→ **MATERIAL FOR THIS TASK**:
#####
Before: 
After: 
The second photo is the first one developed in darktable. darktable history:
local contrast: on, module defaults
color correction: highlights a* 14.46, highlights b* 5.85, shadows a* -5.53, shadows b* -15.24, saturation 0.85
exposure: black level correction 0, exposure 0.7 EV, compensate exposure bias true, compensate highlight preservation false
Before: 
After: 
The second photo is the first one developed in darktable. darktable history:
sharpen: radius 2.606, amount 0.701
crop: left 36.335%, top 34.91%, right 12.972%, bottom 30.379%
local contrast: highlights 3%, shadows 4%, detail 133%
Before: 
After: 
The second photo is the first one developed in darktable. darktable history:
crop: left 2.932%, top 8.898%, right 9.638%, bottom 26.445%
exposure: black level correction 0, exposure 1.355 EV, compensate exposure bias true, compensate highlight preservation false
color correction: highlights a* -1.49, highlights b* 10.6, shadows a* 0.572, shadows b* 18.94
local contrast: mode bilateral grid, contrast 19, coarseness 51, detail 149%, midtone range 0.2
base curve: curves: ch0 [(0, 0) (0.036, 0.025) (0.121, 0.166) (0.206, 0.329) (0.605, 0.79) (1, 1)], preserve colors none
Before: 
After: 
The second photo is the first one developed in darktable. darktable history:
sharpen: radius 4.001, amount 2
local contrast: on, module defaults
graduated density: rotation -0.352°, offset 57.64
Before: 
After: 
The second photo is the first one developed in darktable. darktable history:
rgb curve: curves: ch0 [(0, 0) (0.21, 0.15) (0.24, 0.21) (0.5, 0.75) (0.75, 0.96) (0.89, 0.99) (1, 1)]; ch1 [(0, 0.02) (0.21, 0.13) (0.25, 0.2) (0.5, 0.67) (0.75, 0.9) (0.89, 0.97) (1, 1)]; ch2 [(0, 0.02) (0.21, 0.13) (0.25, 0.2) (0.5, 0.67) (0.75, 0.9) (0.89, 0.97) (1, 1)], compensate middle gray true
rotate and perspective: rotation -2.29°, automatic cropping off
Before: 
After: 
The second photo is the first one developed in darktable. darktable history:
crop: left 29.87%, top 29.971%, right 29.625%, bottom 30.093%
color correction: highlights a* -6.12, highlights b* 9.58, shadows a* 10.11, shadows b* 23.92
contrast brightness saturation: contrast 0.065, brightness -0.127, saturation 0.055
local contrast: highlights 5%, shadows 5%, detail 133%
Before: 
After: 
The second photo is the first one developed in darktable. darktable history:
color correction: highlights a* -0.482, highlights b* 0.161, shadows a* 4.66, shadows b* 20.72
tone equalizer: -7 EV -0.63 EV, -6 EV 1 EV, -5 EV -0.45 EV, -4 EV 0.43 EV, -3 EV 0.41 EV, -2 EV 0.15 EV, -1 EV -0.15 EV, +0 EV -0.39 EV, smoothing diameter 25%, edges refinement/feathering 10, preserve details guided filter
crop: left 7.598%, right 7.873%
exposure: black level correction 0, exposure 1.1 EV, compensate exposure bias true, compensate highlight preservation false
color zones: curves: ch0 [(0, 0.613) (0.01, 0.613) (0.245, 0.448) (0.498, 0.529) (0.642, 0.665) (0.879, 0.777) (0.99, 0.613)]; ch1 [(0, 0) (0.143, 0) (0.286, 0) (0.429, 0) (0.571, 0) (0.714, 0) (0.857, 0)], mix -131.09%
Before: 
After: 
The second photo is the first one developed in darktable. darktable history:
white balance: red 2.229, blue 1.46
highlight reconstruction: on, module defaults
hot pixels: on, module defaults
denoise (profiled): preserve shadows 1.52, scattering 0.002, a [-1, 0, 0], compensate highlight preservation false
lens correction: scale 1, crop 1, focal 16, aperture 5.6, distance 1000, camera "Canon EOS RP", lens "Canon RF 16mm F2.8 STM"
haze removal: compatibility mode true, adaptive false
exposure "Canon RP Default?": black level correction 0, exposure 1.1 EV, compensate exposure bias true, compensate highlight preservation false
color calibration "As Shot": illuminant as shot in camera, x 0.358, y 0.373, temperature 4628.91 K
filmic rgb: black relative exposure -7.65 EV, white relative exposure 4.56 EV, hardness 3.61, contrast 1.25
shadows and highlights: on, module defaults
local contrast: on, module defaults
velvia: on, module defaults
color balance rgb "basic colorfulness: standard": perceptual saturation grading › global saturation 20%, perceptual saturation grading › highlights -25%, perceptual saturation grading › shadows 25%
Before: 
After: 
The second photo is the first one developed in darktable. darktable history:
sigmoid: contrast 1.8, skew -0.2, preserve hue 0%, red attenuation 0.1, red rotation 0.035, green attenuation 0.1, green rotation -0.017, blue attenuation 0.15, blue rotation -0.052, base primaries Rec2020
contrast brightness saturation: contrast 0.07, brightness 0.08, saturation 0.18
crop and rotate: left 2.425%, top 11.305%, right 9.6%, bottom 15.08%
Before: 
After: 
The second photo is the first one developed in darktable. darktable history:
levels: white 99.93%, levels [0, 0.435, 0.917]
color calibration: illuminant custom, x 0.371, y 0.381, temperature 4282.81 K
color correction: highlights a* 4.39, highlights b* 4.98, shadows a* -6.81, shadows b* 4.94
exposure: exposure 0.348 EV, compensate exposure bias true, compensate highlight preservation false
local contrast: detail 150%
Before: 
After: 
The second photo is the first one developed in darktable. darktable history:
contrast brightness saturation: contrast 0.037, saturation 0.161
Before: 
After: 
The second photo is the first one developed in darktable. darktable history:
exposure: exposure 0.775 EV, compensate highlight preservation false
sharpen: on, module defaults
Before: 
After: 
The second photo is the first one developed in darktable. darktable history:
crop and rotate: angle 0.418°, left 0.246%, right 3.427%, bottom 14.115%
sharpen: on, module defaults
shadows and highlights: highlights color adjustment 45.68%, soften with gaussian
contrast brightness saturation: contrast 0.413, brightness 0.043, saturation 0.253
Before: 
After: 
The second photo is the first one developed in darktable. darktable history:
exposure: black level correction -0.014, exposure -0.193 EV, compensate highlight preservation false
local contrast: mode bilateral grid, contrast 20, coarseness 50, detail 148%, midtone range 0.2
#####
→ **STATED EXERCISE**: Rewrite the listing from its first line through the line containing "exposure: black level correction 0, exposure 0.7", inclusive, with "developed" changed to "processed" and everything else left unchanged.

→ **RESPONSE**:
Before: 
After: 
The second photo is the first one processed in darktable. darktable history:
local contrast: on, module defaults
color correction: highlights a* 14.46, highlights b* 5.85, shadows a* -5.53, shadows b* -15.24, saturation 0.85
exposure: black level correction 0, exposure 0.7 EV, compensate exposure bias true, compensate highlight preservation false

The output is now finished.